Title of Lesson: | Ben Franklin's Life and Times |
Your Name: | Susie Metrick |
Your Email Address: | smetrick@edc.org |
Your School District: | EDC |
Grade Level: | 4 |
Literacy Focus: | Reading and writing in the content areas. Specifically, target book is Jean Fritz's What's the Big Idea, Ben Franklin? Connect to Revolutionary War history curriculum and science inventions, and biography genre. |
National or District Standards you plan to target: | Reading nonfiction genre (i.e., history and biography); develop writing skills across the curriculum through process writing; conducting research; evaluating sources of information; working cooperatively with peers; developing vocabulary; fostering students' proficiency in using new tools for: a) research and b) to develop and communicate their ideas. |
Length of Unit (approximately): | 7 weeks |
Throughout this lesson, students will work in groups on either of these two projects:
My overall goal is to integrate assessment throughout this lesson, so that I can gain a sense of students' learning processes and their progress, rather than just assessing their final products.

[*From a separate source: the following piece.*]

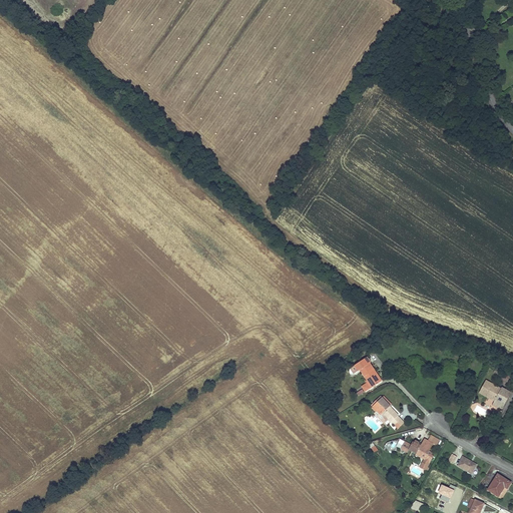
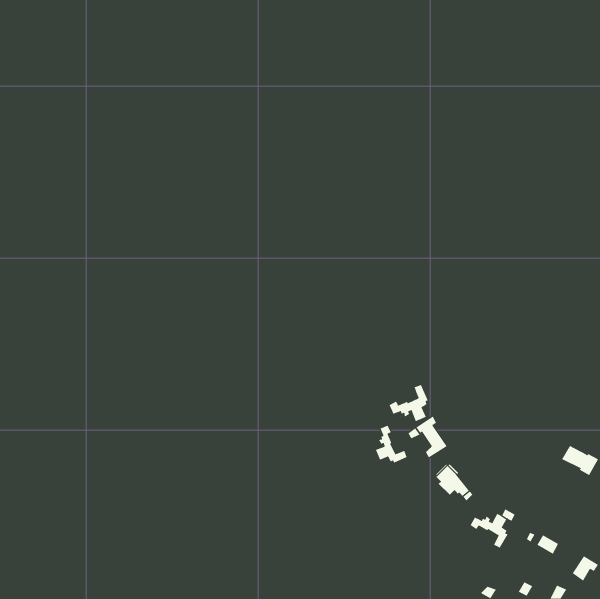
building: none -> [389,384,429,422]
building: none -> [375,425,407,464]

Another goal is to assess what students can do, not just what they can't do. Also, I want to give students' an opportunity to engage in self-assessment and reflection.
To achieve these goals, I am planning to use a variety of assessment strategies, as summarized here:
Portfolio Ideas
Each student will keep a portfolio of his or her contribution to the group project. The portfolio will include work from all phases of the writing project.
Rubric Ideas
I will use rubrics that I have created to assess each step of the process, and I will assess students' final compositions using the writing rubric developed by the Northwest Regional Education Laboratory, available in PDF format at: http://www.nwrel.org/eval/pdfs/6plus1traits.pdf
Student-Teacher Conferences
I will conference with each team of students to discuss their final products and collaboration processes. For example, were there other ideas that had been discussed that eventually were not included as part of the final product? How did they make these decisions? If they were starting over right now, would they do anything differently?
Dialog Journals
Each student will reflect on what he/she enjoyed most about working on the project, and about what was most difficult. These reflections can become part of the portfolios.